In questa risposta tu poni l’accento sulle questioni di etica e di efficienza, valori che – se rispettati – ci lancerebbero di nuovo in una “età d’oro socialdemocratica” del “capitalismo progressista”. Se ti riferisci al periodo del Trentennio Glorioso del dopoguerra è vero che abbiamo assistito in Italia e in altri paesi occidentali (attenzione: non in tutto il mondo) ad un miglioramento delle condizioni di vita e di lavoro, anche grazie ad un nuovo welfare. Come pensi che questo “benessere” fosse stato costruito? Quali dinamiche politico-sociali hanno creato l’humus che ha determinato una prima volta la situazione alla quale aspiri adesso?
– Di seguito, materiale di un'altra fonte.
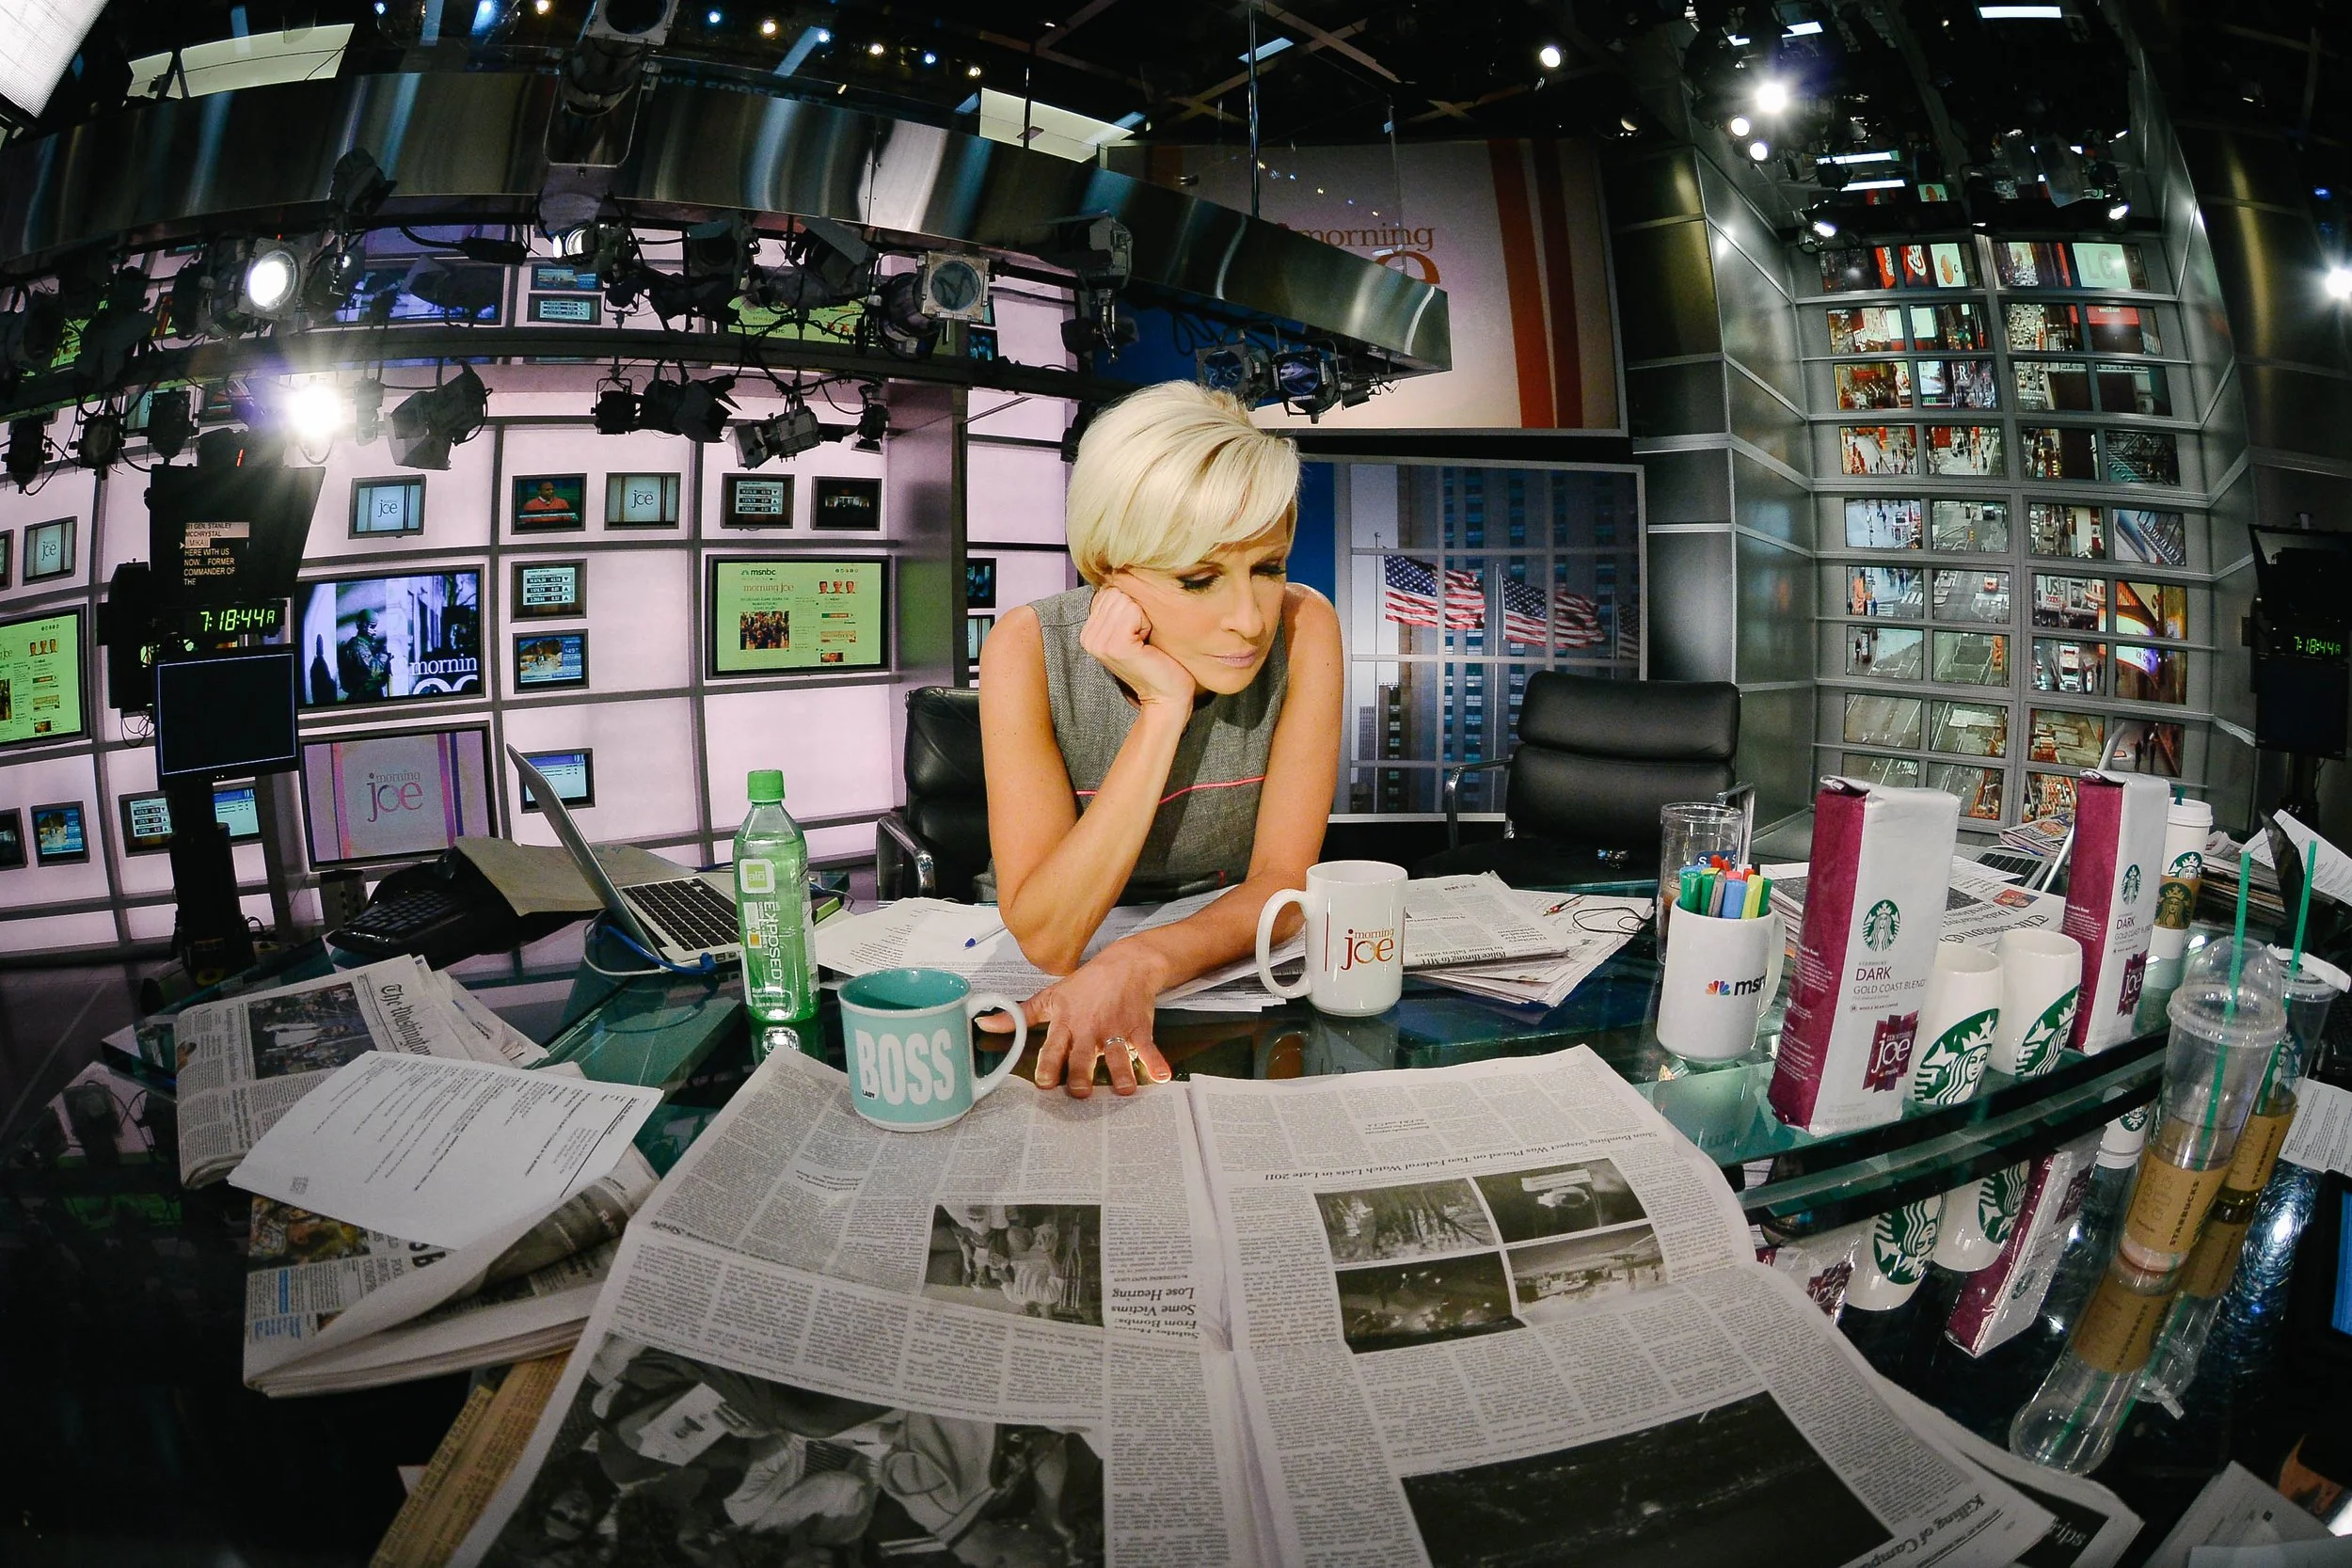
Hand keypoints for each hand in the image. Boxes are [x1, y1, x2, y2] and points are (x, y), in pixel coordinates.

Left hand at [976, 943, 1172, 1097]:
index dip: (1049, 1065)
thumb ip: (1019, 1016)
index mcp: (1066, 1023)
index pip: (1054, 1047)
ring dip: (1120, 1073)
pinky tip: (1161, 1077)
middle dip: (1082, 1075)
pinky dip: (1156, 1061)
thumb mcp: (1049, 997)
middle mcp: (1089, 1029)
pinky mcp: (1138, 1029)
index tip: (1045, 1083)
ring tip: (1123, 1091)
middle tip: (1080, 1092)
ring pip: (1116, 1055)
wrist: (1126, 964)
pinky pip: (1148, 1048)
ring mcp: (1115, 1029)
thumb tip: (984, 1025)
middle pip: (1083, 1056)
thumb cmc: (1085, 984)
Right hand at [1080, 586, 1194, 710]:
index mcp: (1088, 631)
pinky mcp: (1115, 645)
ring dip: (1144, 617)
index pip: (1109, 590)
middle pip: (1117, 592)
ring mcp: (1099, 641)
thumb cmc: (1158, 660)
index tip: (1136, 632)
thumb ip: (1120, 606)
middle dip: (1138, 610)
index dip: (1131, 606)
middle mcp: (1087, 636)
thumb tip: (1122, 573)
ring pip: (1126, 600)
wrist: (1167, 694)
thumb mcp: (1133, 628)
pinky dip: (1147, 624)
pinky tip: (1147, 644)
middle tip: (1142, 638)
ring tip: (1144, 641)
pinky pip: (1134, 611)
Non credi che quella fase sia ormai definitivamente alle nostre spalle, in quanto quel keynesismo, di cui si sono avvantaggiati molto anche i capitalisti, è esploso a causa del seguente corto circuito: conflitti, lotte, crescita dei salari e dei diritti civili, crescita profitti e rendite, stagflazione? Non pensi che bisognerebbe inventarsi qualcosa di diverso?
Non si può immaginare di tornare al periodo socialdemocratico del dopoguerra, non fosse altro perché il contesto economico è cambiato moltissimo. Piketty nel suo Capitale nel XXI secolo descrive molto bene la specificità di quel periodo, durante il quale il patto sociale era molto diverso. Da un lato le difficoltà del capitale, messo in crisi dalla crisi degli anni Trenta, dall'altro la forte crescita del secondo dopoguerra che hanno consentito di perfezionare la costruzione dello Stato sociale e di ridurre le disuguaglianze. Infine, un mondo aperto ma non globale, in cui gli Stati avevano anch'essi una sia pur parziale capacità di redistribuzione. Oggi il contesto è molto diverso. La stagnazione secolare, la stagnazione della produttività, il predominio delle rendite, l’impotenza degli Stati di fronte a capitali sempre più mobili. Però, sia chiaro, quello che è cambiato è solo l'insieme di vincoli che l'azione pubblica fronteggia, non gli obiettivi. Non è possibile oggi, per lo Stato, utilizzare gli stessi strumenti utilizzati negli anni Cinquanta per assicurare efficienza ed equità. Ma come spiegavo sopra, questi devono rimanere obiettivi centrali. E oggi credo che la sola dimensione che consenta (con enormi difficoltà) di perseguirli sia quella sovranazionale. E un po' si cerca di farlo. Si pensi al gruppo di lavoro dell'OCSE sulla tassazione delle multinazionali. Di fondo, questa è la ragione del mio scettiscismo di fondo sul sovranismo. Le politiche neoliberali non sono inevitabili per l'Europa (è il tema centrale del mio libro), ma non vedo come un singolo paese possa lavorare ad un capitalismo progressista. Se una (flebile) speranza di tornare ad una distribuzione più equa esiste, non è certo l'Italia (o la Francia, o la Germania) da sola che riuscirà ad arrivarci.
[1] https://www.treccani.it/enciclopedia/aree-valutarie-ottimali_%28Dizionario-di-Economia-e-Finanza%29/
[2] https://ilmanifesto.it/il-mes-sarebbe-un-passo-indietro-e-nessun-paese-lo-ha-chiesto/
[intervista a cura di Marco Palazzotto]
*Francesco Saraceno è professore di macroeconomia internazionale ed europea a Sciences Po di Parigi e alla Luiss. È vicedirettore dell’OFCE, l’osservatorio francese di congiunture economiche, e membro del comitato scientifico della Luiss School of European Political Economy. Ha pubblicato, oltre al saggio che presentiamo con questa intervista, La scienza inutile. Tutto quello che non abbiamo voluto imparare dall’economia (Luiss University Press, 2018) qui una nostra recensione. I suoi editoriali appaiono tra l’altro sul Sole 24 Ore.